▶ _HOW TO COMPLETE THIS TASK_
Set down every line of the records below, keeping each one character for character as it appears.
::: SUPPLIED DATA :::
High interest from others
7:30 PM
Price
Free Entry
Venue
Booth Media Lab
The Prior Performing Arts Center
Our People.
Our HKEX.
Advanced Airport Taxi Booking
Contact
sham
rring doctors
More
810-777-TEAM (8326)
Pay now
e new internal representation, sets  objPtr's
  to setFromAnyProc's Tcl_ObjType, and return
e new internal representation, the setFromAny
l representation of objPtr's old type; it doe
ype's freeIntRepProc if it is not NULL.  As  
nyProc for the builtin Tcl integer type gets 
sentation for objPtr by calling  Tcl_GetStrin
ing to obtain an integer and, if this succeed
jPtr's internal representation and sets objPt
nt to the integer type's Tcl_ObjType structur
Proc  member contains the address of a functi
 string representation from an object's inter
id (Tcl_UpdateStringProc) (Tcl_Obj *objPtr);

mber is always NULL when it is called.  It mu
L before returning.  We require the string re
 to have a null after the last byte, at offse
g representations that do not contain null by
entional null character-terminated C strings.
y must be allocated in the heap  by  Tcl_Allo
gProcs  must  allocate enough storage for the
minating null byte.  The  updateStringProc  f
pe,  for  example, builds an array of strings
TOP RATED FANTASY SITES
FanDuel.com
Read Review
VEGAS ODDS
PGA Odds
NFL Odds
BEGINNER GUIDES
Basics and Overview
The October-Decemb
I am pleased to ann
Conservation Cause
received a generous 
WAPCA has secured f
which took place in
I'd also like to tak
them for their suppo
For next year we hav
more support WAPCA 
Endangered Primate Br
:::
▶ _COMPLETED EXERCISE_
High interest from others
7:30 PM
Price
Free Entry
Venue
Booth Media Lab
The Prior Performing Arts Center
Our People.
Our HKEX.
Advanced Airport Taxi Booking
Contact
sham
rring doctors
More
810-777-TEAM (8326)
Pay now
e new internal representation, sets  objPtr's
  to setFromAnyProc's Tcl_ObjType, and return
e new internal representation, the setFromAny
l representation of objPtr's old type; it doe
ype's freeIntRepProc if it is not NULL.  As  
nyProc for the builtin Tcl integer type gets 
sentation for objPtr by calling  Tcl_GetStrin
ing to obtain an integer and, if this succeed
jPtr's internal representation and sets objPt
nt to the integer type's Tcl_ObjType structur
Proc  member contains the address of a functi
 string representation from an object's inter
id (Tcl_UpdateStringProc) (Tcl_Obj *objPtr);

mber is always NULL when it is called.  It mu
L before returning.  We require the string re
 to have a null after the last byte, at offse
g representations that do not contain null by
entional null character-terminated C strings.
y must be allocated in the heap  by  Tcl_Allo
gProcs  must  allocate enough storage for the
minating null byte.  The  updateStringProc  f
pe,  for  example, builds an array of strings
TOP RATED FANTASY SITES
FanDuel.com
Read Review
VEGAS ODDS
PGA Odds
NFL Odds
BEGINNER GUIDES
Basics and Overview
The October-Decemb
I am pleased to ann
Conservation Cause
received a generous 
WAPCA has secured f
which took place in
I'd also like to tak
them for their suppo
For next year we hav
more support WAPCA 
Endangered Primate Br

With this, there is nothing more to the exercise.